While the G-20 joint statement did not specifically mention the China-led Asian Infrastructure Investment Bank, China steadily heightened its presence at the meeting of finance ministers and central governors in Washington.
During the meeting, Chinese delegates made remarks about the new international financial institution that China is going to establish under its own initiative. According to sources who accompanied Finance Minister Taro Aso to the meeting, several countries, including China, mentioned the AIIB while discussing infrastructure investments.

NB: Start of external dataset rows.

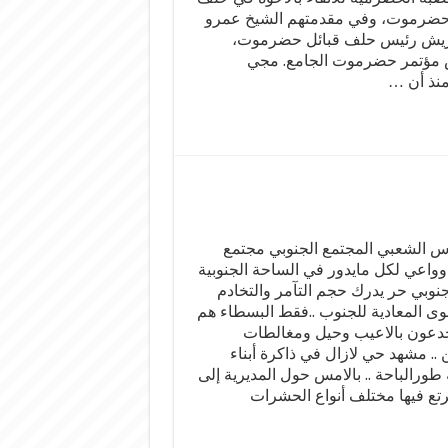
حضرموت، وفي مقدمتهم الشيخ عمرو
ريش رئيس حلف قبائل حضرموت،
مؤتمر حضرموت الجامع. مجي
منذ أن …
 الشعبي المجتمع الجنوبي مجتمع
واعي لكل مايدور في الساحة الجنوبية
جنوبي حر يدرك حجم التآمر والتخادم
قوى المعادية للجنوب ..فقط البسطاء هم
دعون بالاعيب وحيل ومغالطات
 .. مشهد حي لازال في ذاكرة أبناء
 طورالباحة .. بالامس حول المديرية إلى
ترتع فيها مختلف أنواع الحشرات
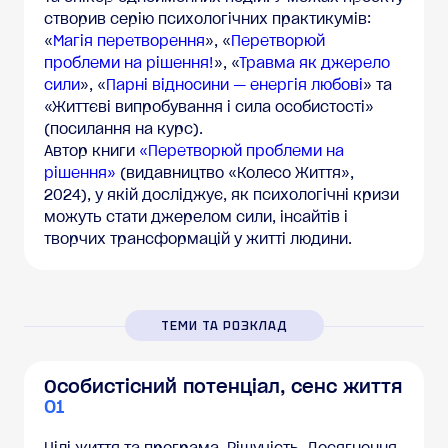
створив серію психологічних практикумів:
«
Магія перетворення
», «
Перетворюй
проблеми на рішення!
», «
Травма як джерело
сили
», «
Парні відносини — енергія любові
» та
«Життєві випробування і сила особистості»
(посилання на курс).
Автор книги
«Перетворюй проблеми на
рішення»
(видавництво «Колесо Життя»,
2024), у якій досліджує, як психологічні кризи
можуть стати джерелом сили, інсайтів і
творчих трансформацій у житті людини.
ТЕМИ ТА РОЗКЛАД
Особистісний потенціал, сенс життя
01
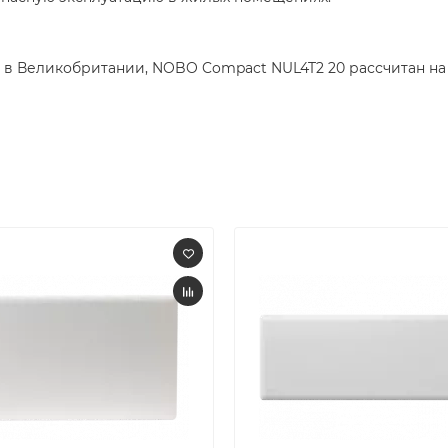
 Великобритании, NOBO Compact NUL4T2 20 рассчитан на с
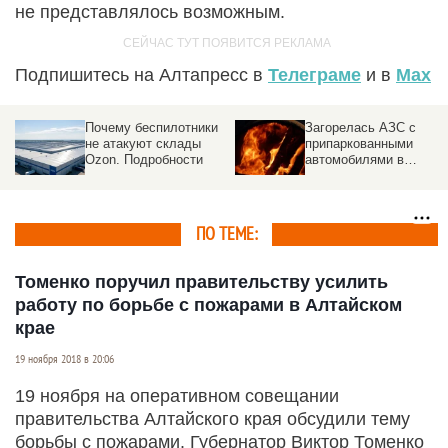
не представлялось возможным.
Подпишитесь на Алтапресс в
Телеграме
и в
Max
Почему беспилотники
Загорелась АЗС с
не атакуют склады
припаркованными
Ozon. Подробности
автомобилями в
российском городе
ПО ТЕМЕ:
Томенко поручил правительству усилить
работу по борьбе с пожарами в Алтайском
крае
19 ноября 2018 в 20:06
19 ноября на оперативном совещании
правительства Алтайского края обсудили тему
борьбы с пожарами. Губернатор Виктор Томенко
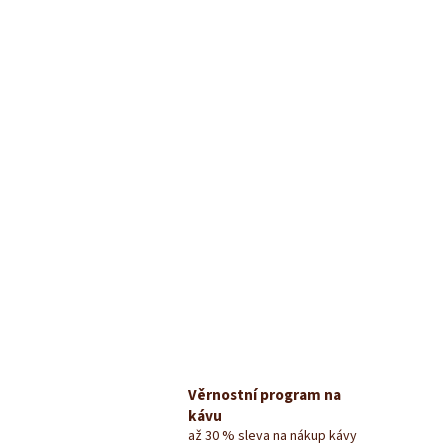
Věrnostní program na
kávu
až 30 % sleva na nákup kávy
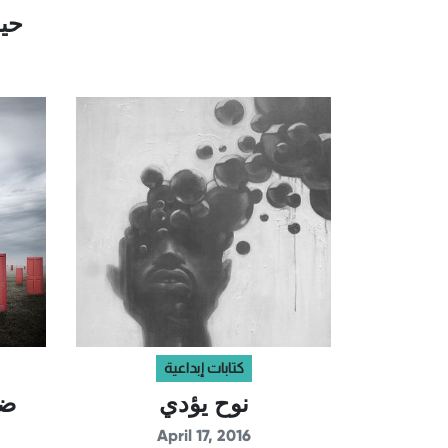
حيث
كتابات إبداعية
نوح يؤدي
ضل
April 17, 2016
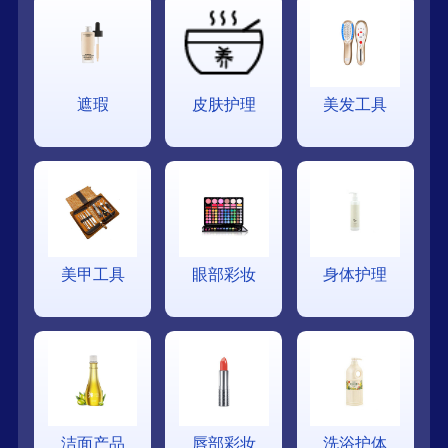
遮瑕
皮肤护理
美发工具
美甲工具
眼部彩妆
身体护理
洁面产品
唇部彩妆
洗浴护体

Ali Babacan, deputy prime minister of Turkey and chair of the G-20 meeting, said at a press conference afterward that the AIIB and related issues had not been highlighted by G-20 countries as a whole.
Though the joint statement did not mention the AIIB, politicians of many other countries spoke favorably about the establishment of the bank outside the framework of the G-20 meeting.
Emerging economies saw the AIIB positively. An official from a group of 24 emerging and developing countries mainly in Africa and Asia said they are looking forward to its establishment.
G-20 joint statements are not issued unless all the member countries agree on the content. Within the G-20 meeting, China mentioned the AIIB only when infrastructure investments were discussed.
Japan and the United States were able to avoid a situation whereby establishment of the AIIB might be given legitimacy by the G-20, and the outcome can therefore be seen as a success to some extent for the two countries.